Trendreport Landmaschinen

Fachartikel

November 2018

Hydraulik in Landmaschinen: Ernte gut, alles gut

Die Zahl der landwirtschaftlichen Betriebe in Deutschland hat sich in den letzten acht Jahren um etwa ein Prozent pro Jahr verringert. In 2017 gab es 267.800 Betriebe. Die landwirtschaftlich genutzten Flächen sind jedoch mit rund 16,7 Millionen Hektar in etwa gleichgeblieben. Der Anteil an Öko-Flächen betrug dabei rund ein Zehntel. Die verbleibenden, stetig größer werdenden Betriebe setzen auf größere Maschinen, um die Effizienz zu steigern und damit bei gleichbleibendem Preisgefüge die Nachfrage bedienen zu können. Neben strenger werdenden Vorgaben zu Emissionen stellen größere Maschinen auch eine Herausforderung bei der Auslastung dar, die es bei den gestiegenen Anschaffungskosten zu gewährleisten gilt. Der Trend geht daher in Richtung Elektronifizierung und Digitalisierung.

Bei Claas, einem der weltweit führenden Hersteller von Landtechnik, weiß man, dass die Land- und Forstmaschinenbranche generell durch die zunehmende Professionalisierung ihrer Kunden geprägt ist. Deren Produktivität in der globalen Landwirtschaft hält laut dem Hersteller gut mit der Steigerung der Nachfrage

mit, wodurch die Endproduktpreise auf einem eher niedrigen Niveau liegen. Das hat Auswirkungen auf die Wettbewerbsfähigkeit, in der nur gut geführte Betriebe mit effizienten Produktionsverfahren und moderner Technik bestehen.

→ ZU ANALYSIERENDE DATEN

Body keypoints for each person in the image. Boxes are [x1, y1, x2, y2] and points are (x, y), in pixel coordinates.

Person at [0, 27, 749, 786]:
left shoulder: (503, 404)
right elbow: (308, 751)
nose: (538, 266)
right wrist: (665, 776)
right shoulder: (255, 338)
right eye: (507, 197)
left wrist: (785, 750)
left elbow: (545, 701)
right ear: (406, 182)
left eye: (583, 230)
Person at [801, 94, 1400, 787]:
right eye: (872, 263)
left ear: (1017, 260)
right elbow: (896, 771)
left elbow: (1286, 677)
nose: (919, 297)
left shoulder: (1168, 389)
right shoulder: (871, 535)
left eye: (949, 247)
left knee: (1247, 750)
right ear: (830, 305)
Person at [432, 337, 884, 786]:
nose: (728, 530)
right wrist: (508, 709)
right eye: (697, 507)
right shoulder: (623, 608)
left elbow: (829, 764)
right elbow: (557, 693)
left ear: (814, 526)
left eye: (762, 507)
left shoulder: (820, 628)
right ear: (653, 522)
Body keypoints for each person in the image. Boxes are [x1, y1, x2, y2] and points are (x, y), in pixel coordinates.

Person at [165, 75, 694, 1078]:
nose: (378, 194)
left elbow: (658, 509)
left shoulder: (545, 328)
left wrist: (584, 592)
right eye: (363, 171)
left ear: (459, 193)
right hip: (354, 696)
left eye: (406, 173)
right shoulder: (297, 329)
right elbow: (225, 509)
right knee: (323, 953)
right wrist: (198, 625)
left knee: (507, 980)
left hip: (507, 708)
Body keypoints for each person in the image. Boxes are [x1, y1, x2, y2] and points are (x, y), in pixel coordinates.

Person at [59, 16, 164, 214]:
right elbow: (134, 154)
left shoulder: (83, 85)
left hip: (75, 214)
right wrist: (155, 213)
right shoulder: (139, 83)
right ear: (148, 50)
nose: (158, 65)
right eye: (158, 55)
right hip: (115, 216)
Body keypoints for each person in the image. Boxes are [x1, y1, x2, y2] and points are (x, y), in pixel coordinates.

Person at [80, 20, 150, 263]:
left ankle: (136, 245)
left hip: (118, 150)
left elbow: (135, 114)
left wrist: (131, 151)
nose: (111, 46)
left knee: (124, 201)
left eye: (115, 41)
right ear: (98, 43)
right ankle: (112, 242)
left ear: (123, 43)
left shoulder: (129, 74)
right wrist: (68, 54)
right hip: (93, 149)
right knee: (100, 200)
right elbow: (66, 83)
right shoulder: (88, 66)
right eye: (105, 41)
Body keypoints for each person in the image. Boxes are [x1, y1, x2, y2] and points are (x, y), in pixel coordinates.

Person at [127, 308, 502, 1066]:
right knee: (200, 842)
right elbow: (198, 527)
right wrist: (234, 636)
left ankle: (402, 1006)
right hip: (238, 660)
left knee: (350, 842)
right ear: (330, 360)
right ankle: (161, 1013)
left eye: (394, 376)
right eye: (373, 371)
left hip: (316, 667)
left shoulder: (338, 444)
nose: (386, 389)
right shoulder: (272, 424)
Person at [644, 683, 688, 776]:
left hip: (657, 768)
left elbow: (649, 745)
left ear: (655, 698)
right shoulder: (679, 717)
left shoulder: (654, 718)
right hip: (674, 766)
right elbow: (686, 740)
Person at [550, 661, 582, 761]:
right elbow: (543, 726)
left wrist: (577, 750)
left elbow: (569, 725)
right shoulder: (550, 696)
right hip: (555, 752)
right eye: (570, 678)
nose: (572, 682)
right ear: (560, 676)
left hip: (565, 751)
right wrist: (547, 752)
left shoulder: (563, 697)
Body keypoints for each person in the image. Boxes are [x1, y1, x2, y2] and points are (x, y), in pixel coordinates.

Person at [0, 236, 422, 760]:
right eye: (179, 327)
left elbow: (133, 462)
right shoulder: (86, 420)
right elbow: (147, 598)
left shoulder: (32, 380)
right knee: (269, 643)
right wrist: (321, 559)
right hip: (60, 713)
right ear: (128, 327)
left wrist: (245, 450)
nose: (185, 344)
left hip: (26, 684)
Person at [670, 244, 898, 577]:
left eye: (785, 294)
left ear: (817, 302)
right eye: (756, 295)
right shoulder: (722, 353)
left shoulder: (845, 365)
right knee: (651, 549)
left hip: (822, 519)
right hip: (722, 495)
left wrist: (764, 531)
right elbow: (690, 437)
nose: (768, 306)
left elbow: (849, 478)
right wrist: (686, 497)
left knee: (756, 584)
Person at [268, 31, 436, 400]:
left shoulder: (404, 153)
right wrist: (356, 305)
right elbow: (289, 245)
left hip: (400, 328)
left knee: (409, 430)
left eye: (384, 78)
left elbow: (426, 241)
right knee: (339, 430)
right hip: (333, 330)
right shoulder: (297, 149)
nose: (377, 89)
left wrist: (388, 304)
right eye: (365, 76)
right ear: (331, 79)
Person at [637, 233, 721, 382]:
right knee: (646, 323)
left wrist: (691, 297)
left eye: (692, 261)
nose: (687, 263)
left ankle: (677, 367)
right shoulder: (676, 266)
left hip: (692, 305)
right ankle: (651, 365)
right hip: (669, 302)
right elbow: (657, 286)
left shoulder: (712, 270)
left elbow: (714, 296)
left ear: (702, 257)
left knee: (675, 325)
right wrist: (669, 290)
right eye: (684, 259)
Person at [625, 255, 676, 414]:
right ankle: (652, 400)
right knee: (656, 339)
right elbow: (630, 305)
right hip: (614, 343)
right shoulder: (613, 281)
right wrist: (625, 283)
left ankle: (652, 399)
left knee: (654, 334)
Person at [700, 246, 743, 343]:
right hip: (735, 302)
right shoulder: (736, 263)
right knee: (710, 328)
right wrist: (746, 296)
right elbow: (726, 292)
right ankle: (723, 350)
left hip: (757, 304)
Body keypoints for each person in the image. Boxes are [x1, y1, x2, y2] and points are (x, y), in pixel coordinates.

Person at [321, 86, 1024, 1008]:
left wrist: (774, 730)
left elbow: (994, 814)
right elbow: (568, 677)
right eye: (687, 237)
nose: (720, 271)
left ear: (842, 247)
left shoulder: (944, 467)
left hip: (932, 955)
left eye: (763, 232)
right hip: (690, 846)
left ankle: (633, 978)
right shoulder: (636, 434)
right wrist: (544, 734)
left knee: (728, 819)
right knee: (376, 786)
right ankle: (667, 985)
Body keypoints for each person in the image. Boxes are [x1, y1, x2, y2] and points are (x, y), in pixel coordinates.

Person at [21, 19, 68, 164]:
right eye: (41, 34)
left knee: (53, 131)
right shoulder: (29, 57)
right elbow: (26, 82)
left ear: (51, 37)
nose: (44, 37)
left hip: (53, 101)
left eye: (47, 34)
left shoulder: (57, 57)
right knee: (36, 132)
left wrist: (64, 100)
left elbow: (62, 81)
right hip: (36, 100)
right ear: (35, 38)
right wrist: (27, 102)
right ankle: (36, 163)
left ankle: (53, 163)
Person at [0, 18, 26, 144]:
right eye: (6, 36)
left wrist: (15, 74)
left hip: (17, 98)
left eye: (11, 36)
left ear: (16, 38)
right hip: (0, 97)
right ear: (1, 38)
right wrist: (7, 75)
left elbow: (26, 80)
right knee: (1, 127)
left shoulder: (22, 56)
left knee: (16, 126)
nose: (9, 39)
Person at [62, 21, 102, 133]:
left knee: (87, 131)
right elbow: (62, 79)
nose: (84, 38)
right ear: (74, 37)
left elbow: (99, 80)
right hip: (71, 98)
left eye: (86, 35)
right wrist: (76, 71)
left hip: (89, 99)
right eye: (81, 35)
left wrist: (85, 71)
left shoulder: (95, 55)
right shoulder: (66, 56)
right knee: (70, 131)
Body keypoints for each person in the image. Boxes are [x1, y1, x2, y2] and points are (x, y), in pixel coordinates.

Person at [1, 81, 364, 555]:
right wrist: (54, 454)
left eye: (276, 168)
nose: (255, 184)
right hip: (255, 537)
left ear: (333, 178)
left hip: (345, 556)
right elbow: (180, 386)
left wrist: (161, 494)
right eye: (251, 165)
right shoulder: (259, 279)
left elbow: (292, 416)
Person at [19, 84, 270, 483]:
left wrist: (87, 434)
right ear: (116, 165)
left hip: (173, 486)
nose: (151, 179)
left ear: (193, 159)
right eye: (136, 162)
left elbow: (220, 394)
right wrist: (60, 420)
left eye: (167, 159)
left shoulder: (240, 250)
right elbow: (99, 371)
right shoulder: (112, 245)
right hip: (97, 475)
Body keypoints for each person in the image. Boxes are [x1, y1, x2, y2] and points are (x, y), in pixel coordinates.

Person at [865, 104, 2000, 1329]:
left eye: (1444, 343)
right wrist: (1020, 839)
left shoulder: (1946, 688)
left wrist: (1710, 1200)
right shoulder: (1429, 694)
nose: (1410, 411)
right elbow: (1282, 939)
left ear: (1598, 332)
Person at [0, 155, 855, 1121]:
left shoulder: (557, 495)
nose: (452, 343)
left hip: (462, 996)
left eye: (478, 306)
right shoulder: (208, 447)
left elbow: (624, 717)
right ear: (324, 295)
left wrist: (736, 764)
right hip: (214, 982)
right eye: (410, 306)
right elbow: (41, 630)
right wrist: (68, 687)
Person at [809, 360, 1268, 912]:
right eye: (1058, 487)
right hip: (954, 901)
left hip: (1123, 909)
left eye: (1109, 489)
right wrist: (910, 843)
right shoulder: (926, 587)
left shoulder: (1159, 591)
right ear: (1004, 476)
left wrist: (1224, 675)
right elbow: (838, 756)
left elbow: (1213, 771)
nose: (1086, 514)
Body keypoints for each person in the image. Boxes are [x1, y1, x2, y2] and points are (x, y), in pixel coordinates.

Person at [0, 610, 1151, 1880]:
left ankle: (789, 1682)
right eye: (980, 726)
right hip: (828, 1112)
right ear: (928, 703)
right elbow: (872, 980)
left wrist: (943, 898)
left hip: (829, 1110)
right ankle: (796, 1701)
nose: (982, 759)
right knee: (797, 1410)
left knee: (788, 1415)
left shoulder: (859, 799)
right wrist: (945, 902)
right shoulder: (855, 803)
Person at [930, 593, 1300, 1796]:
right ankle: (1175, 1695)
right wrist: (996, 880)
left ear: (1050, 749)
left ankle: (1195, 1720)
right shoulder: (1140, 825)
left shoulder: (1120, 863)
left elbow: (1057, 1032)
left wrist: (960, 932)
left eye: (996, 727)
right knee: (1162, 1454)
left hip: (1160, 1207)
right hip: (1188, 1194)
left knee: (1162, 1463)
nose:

→ AUFGABEN
**a)** Wie viele landwirtschaftliche Betriebe gab es laut dem Fachartikel über Hydraulik in Landmaschinen im Jahr 2017 in Deutschland?
**b)** Schreibe den Fachartikel über Hydraulik in Landmaschinen im Anschluss an seinen letzten Satz weiter.

→ ERWARTETE ANTWORTEN
**a)** 267.800 Betriebe.

**b)**
Der Grad der Automatisierung und datengestützten Optimierung der Produktionsprozesse steigt zunehmend. Doch erhebliche Anteile der Entwicklungsressourcen der Landtechnikindustrie sind durch die Abgasvorschriften für motorgetriebene Maschinen und die Umsetzung der Grenzwertvorschriften für Stickoxyd- und Feinstaubemissionen gebunden. Dies hemmt die Innovation in anderen Technologiefeldern wie etwa die Weiterentwicklungen von Effizienzsteigerung und anderen gesellschaftlich relevanten Themen. Daher ist man bei Class überzeugt, dass der Beitrag zur Reduzierung von Klimagasemissionen in landtechnischen Prozessen nicht durch weitere Regulierungen erhöht werden sollte. Vielmehr kann über einen wettbewerbsgetriebenen Ansatz ein deutlich höheres Innovationspotenzial erzielt werden.

Gut aufgehoben

Bild: Claas

Innovation setzt Claas auch bei den Vorsatzgeräten seiner Mähdrescher um. Das neue Draper-Schneidwerk CONVIO FLEX eignet sich neben der Ernte von Getreide und Raps dank des flexiblen Messerbalkens ebenso für Früchte wie Soja, Erbsen und Gras. Vom Fahrer kann optional das Schneidwerk so eingestellt werden, dass es sich dynamisch, um 135 mm nach unten und 90 mm nach oben, an den Bodenverlauf anpasst. So können über die gesamte Arbeitsbreite von maximal 12,3 Meter auch bodennahe Früchte ohne große Verluste geerntet werden.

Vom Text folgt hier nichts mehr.